Peck’s experimental impulses, which are at least captivating, also hinder the path of coherence. We are inundated with a wide range of videos from On the city to Raiders of the Lost Ark to The Wolf of Wall Street, illustrations, animated maps and charts that move at an illegible pace, paintings, home videos about Peck’s childhood in Port-au-Prince, Haiti and the Democratic Republic of Congo and fictional recreations. Many of these segments are accompanied by Peck’s monotonous vocal voice, which viewers might find grateful because there are no visibly talking heads. But, in particular, the dramatizations, especially the interactions between white settlers and black and indigenous people, feel particularly useless and out of place in the documentary.

But, in particular, the dramatizations, especially the interactions between white settlers and black and indigenous people, feel particularly useless and out of place in the documentary.
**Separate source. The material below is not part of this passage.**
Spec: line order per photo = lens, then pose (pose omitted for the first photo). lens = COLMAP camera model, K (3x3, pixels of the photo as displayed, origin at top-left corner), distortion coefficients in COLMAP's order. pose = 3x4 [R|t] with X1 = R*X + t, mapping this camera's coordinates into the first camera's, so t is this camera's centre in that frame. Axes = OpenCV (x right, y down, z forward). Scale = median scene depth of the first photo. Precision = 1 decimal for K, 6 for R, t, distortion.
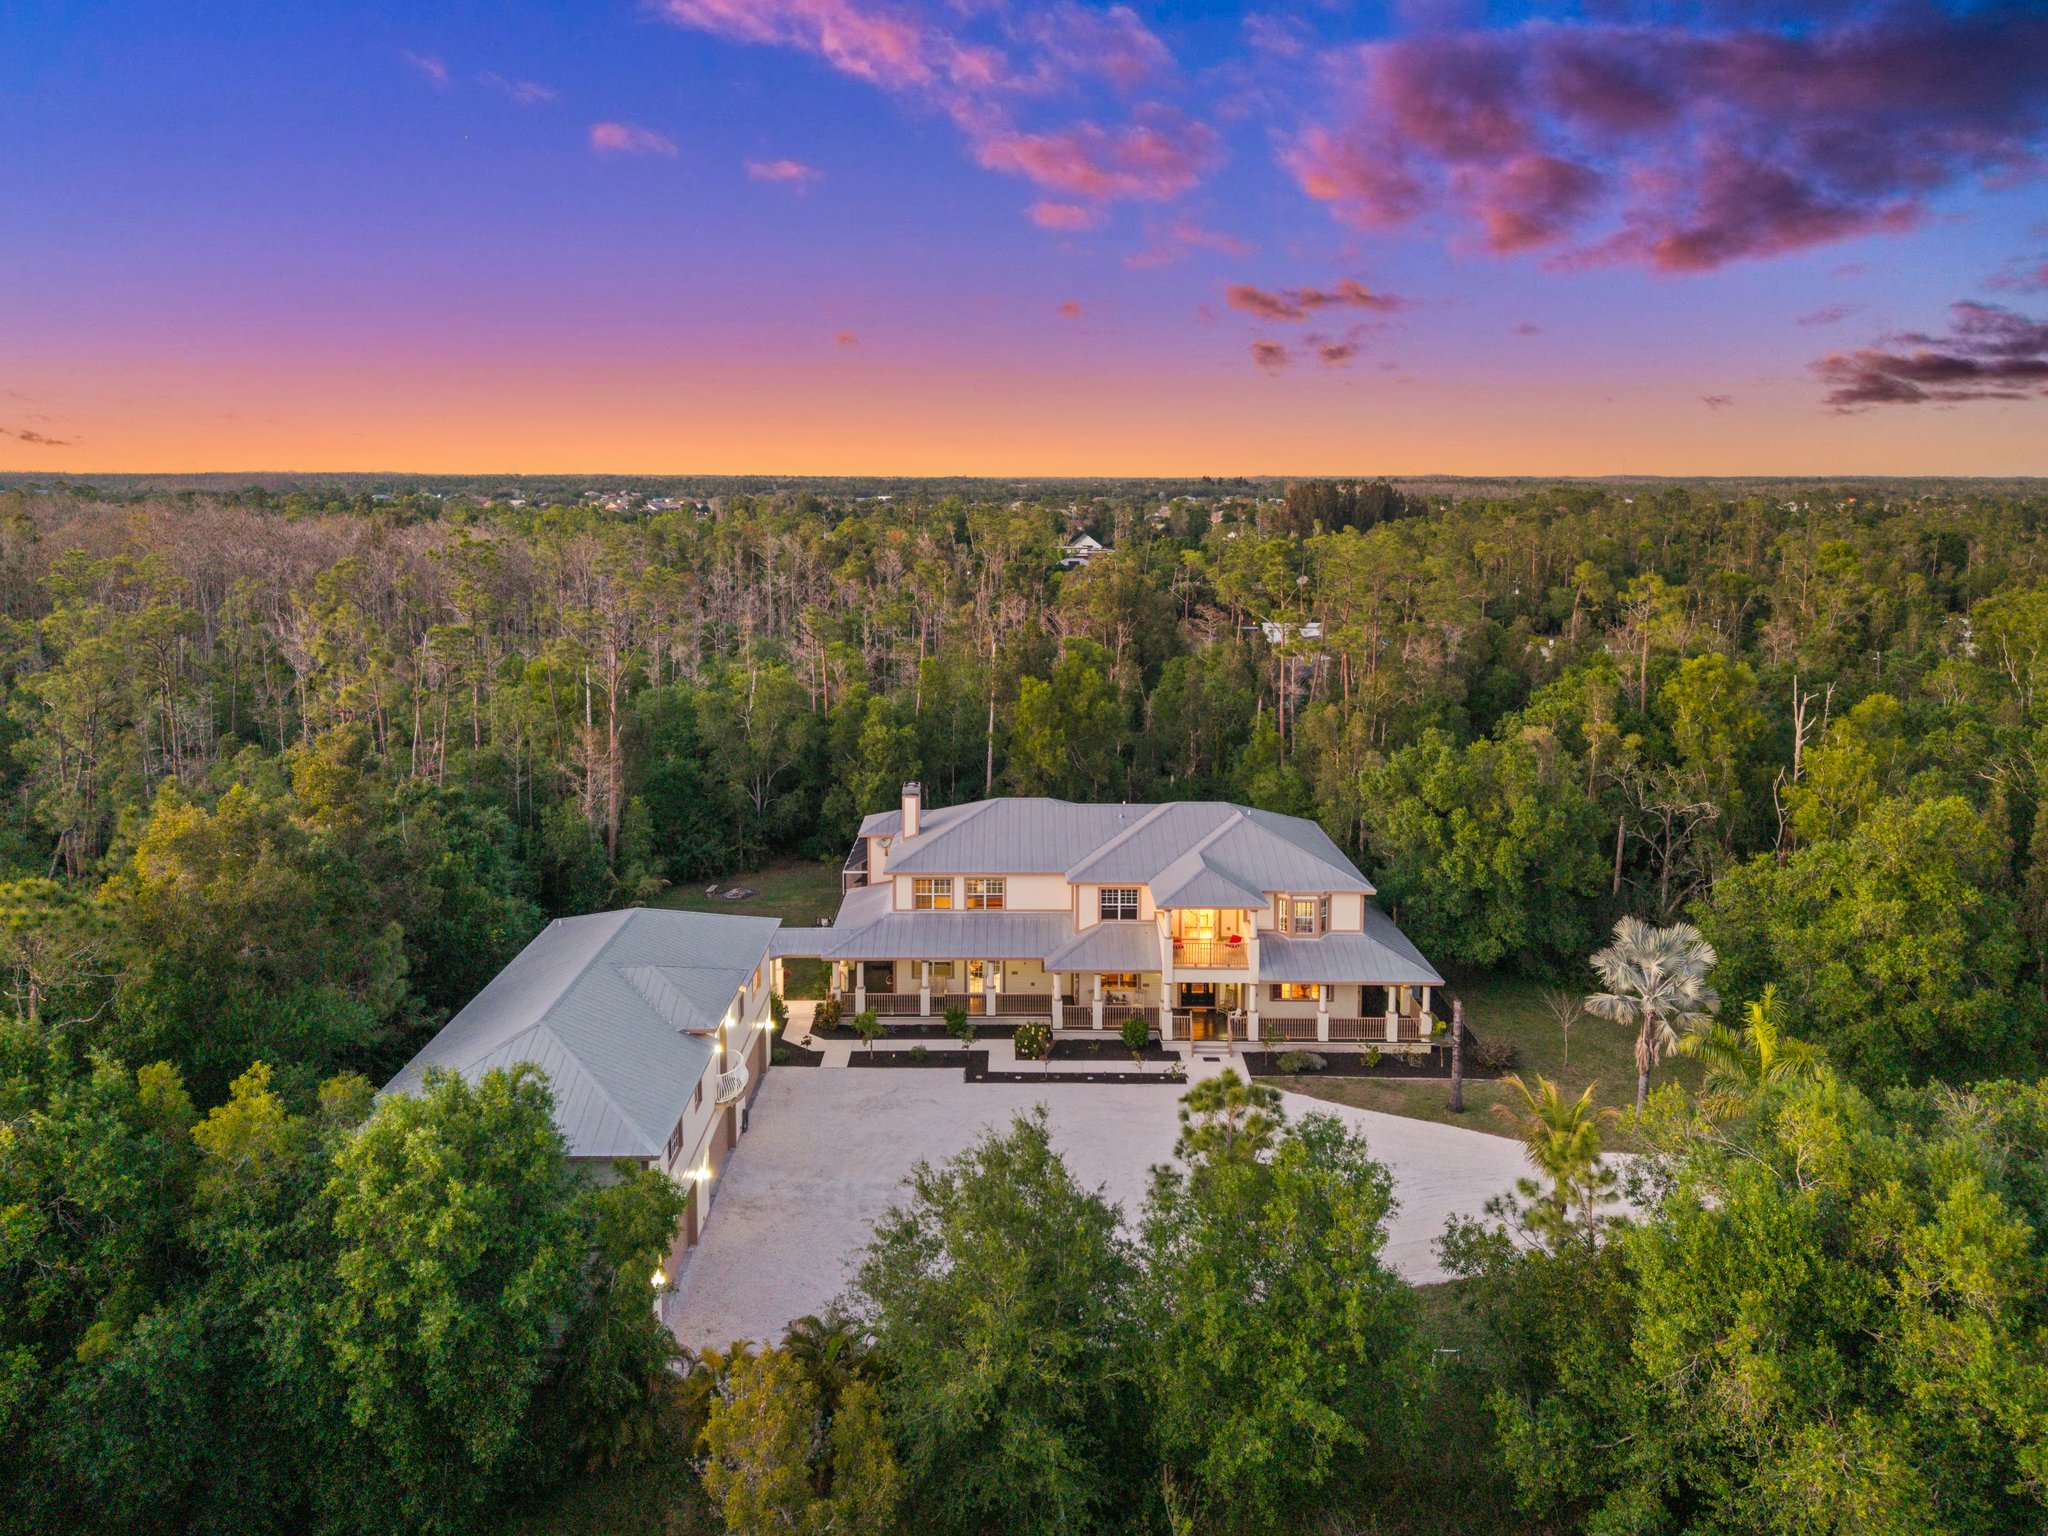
lens RADIAL K [[1436.4, 0, 1017.4], [0, 1436.4, 603.2], [0, 0, 1]] dist [0.120679, -0.000429]
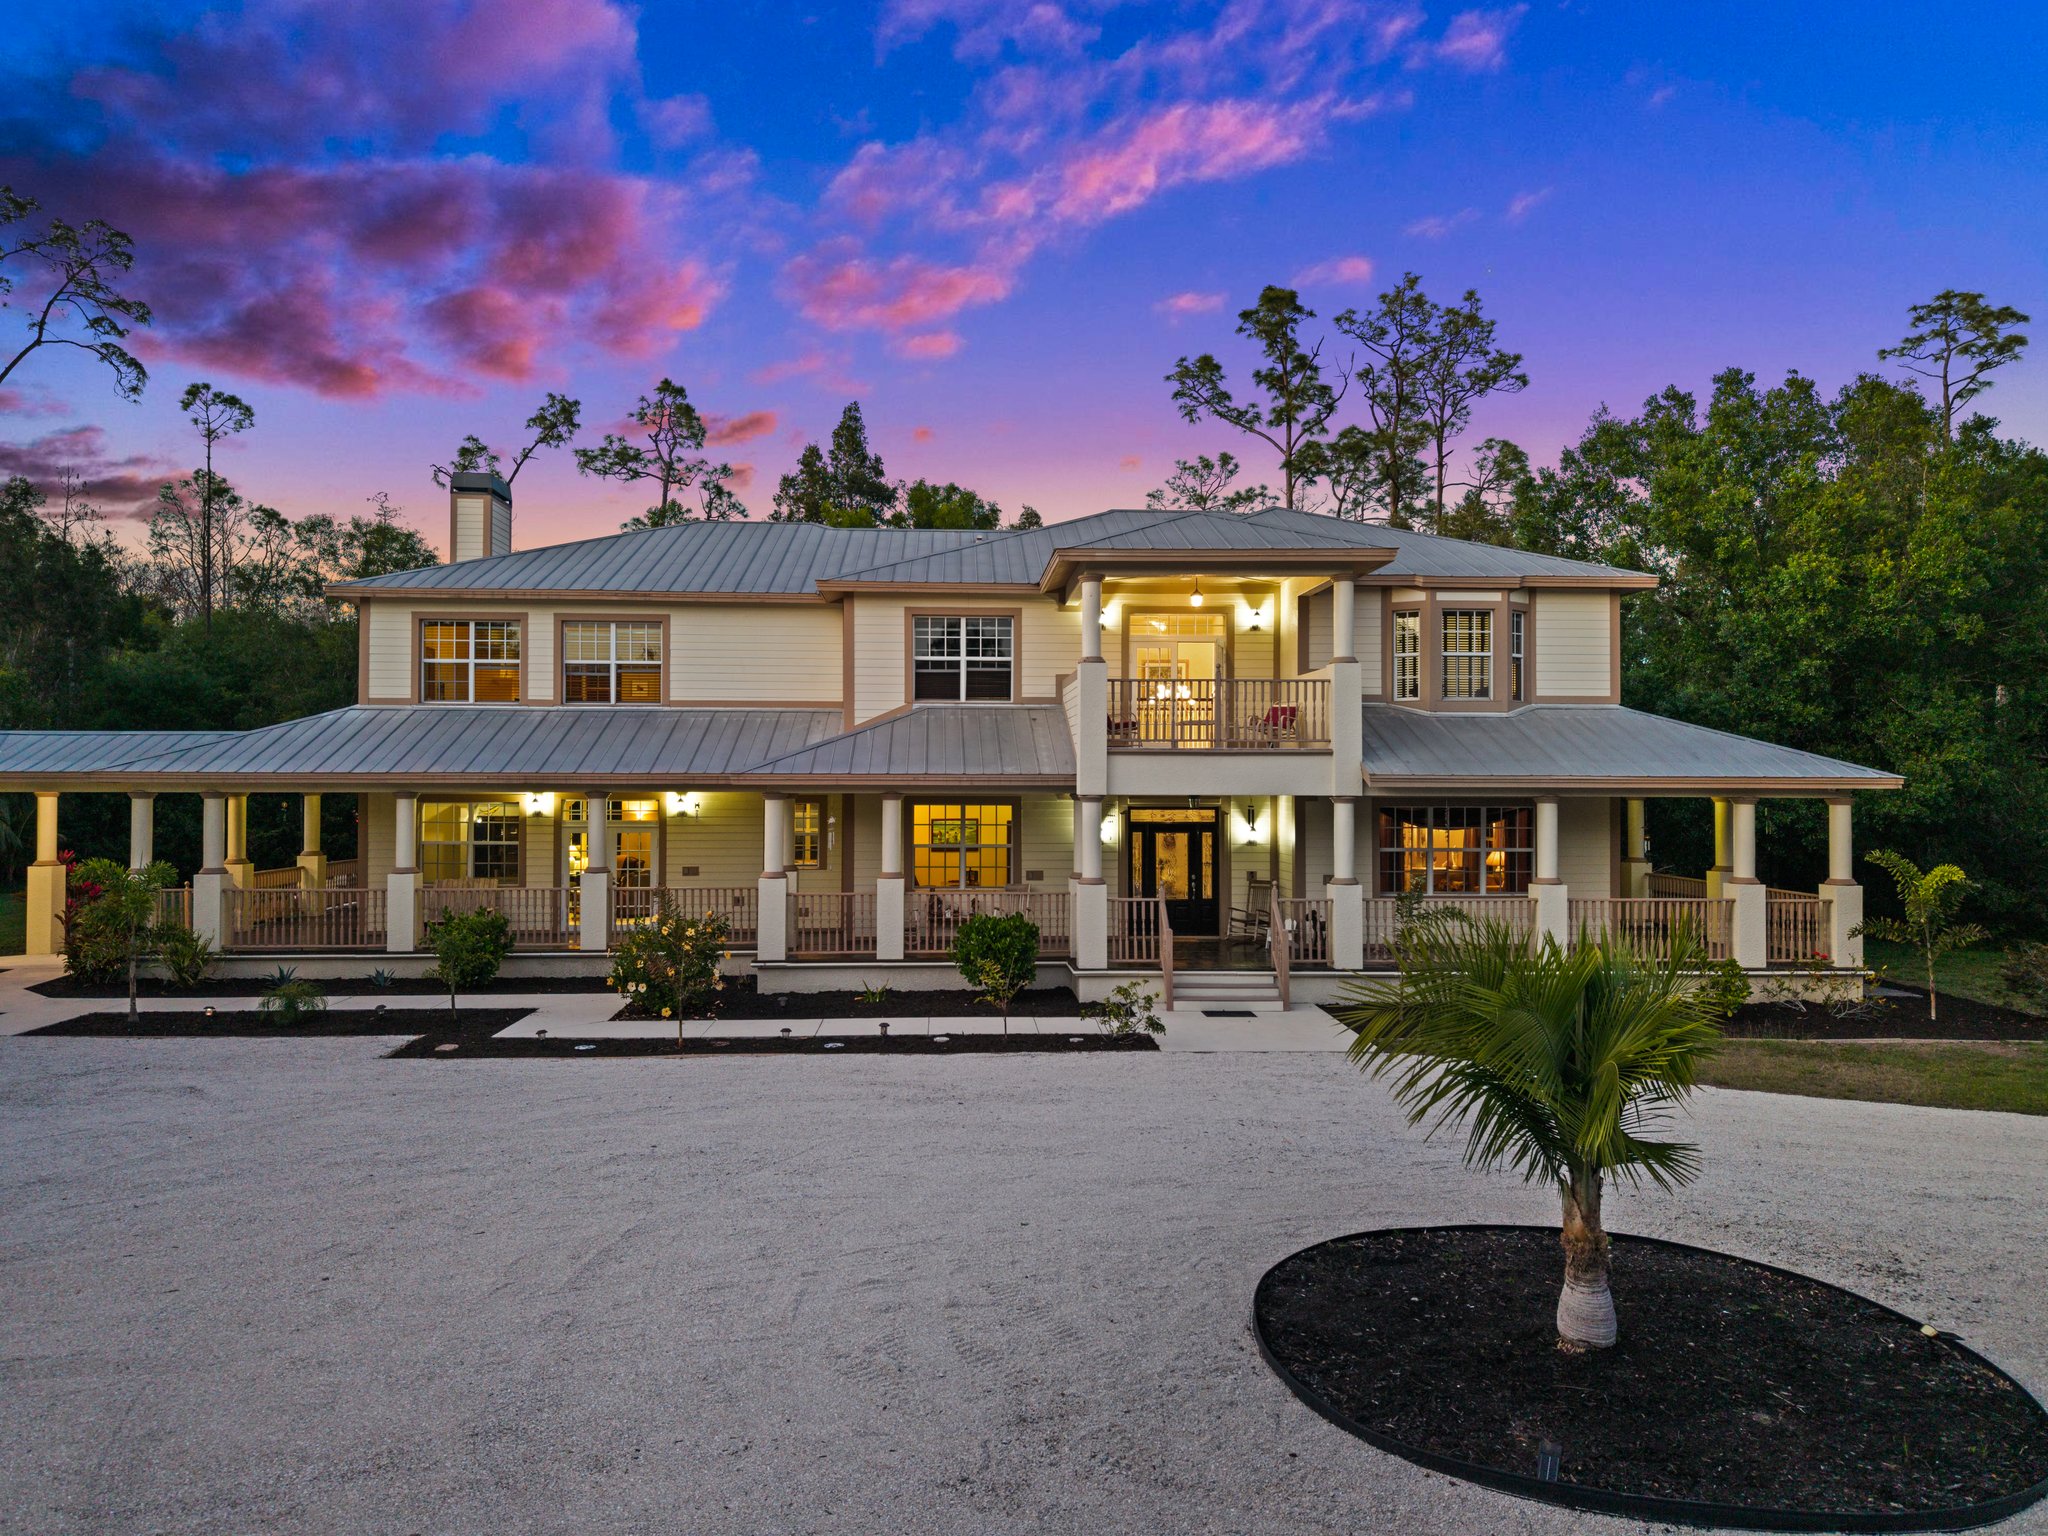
lens RADIAL K [[1376.4, 0, 1024.8], [0, 1376.4, 719.0], [0, 0, 1]] dist [0.050613, -0.005290]
pose [[0.997944, 0.004010, 0.063964, 0.065520], [0.004597, 0.990989, -0.133862, 0.278890], [-0.063924, 0.133881, 0.988934, 0.667512]]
In the third episode, “Remote Killing or … How I Fully Enjoyed the Exit,” which begins to explain the role of weapons in imperialism, we spend a few minutes on a fictional slave woman undressing a colonist (played by Josh Hartnett) and he takes a bath. After hearing a woman start screaming outside, she looked out the window at the sight of the four black men, Hartnett’s character just licking. This is the whole scene and it’s not clear what we should get out of it in relation to the theme of the episode or as an independent vignette. Likewise, the rest of the reconstructions are poorly conceived and subscribed, including an embarrassingly clichéd reimagining of black people enslaving white people. Others, who present free graphic descriptions of black and indigenous death, feel that Peck holds a special part in his audience and does not consider viewers who do not need to visualize, say, a shot indigenous woman who is facing violence. terrible after her death to believe that such brutality took place.

Highlighting all these disorders is fascinating images of Peck’s childhood in Haiti, which add an element of intimacy and warmth to a rather gloomy film. I was interested, of course, in how Peck’s education in Haiti (and his subsequent education in Berlin) shaped his worldview. In the second part of the documentary, he talks briefly about his fascination with the pomp and circumstances of Catholicism as a child and his disillusionment with religion after receiving a beating from a priest at his school. Peck touches on the relationship between violence and religion in terms of the crusades and how Europeans have labeled non-Christians as savages, but not in direct relation to this story, which is left as a free end. However, Peck’s voice as a writer feels more confident and relaxed in these autobiographical portions of the film, while, when he editorializes historical events, he can become breathless and rigid.

In its early stages, Exterminate all raw it was a 15-part series. I can’t say if a greater allocation of time would have helped Peck’s project feel more or less crowded and mixed. One thing is certain, it is impossible to expose the ugly truth of colonization without naming sexual violence as the main instrument of oppression. Surprisingly, Peck’s docuseries allude only to the non-consensual relations between white settlers and black, indigenous, and Asian women (Lindqvist fails to articulate the ramifications of gender-based violence in his book), despite European colonists’ reliance on rape to terrorize communities and support slavery. . In 2021, this type of surveillance simply feels erased.